Remembering forced migration
Remembering forced migration. Twice a Stranger / Foundation Flight, Expulsion, Reconciliation
6 November 2014 to 18 January 2015
Flight, expulsion, deportation, forced resettlement, ethnic “cleansing“: The twentieth century had a variety of terms for migration by population groups that occurred against their will and by violent means. These migrations have also become the subject of exhibitions and museums in recent years.

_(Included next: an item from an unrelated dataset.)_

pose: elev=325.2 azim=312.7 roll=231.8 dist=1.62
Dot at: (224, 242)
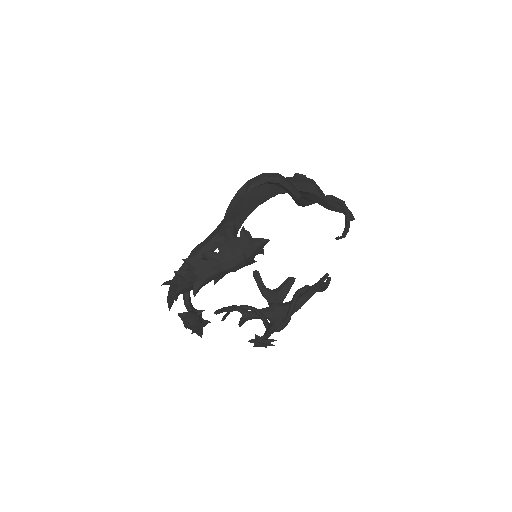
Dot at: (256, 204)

Together with the German Historical Museum, the Foundation Flight, Expulsion, Reconciliation is presenting the exhibition project Twice a Stranger which was developed by the Greek company Anemon Productions for the first time in Germany. Starting with the Greek-Turkish population exchange after World War I, Twice a Stranger goes on to tell the stories of people from India, Pakistan and Cyprus to reveal a common experience of population exchange. Using rare archive footage and eyewitness interviews, Twice a Stranger is about the people who are never quite at home, both in the place where they were born and can no longer return, and in their new homeland where, unable to integrate fully, they grow old. Their stories inspired the title of the exhibition Twice a Stranger.
With Twice a Stranger, the Foundation Flight, Expulsion, Reconciliation will introduce its own work and offer representative glimpses of the thematic range of the future permanent exhibition, which deals with the flight and expulsion of the Germans and with forced migration in twentieth-century Europe more generally. Selected objects from its growing collection will be presented.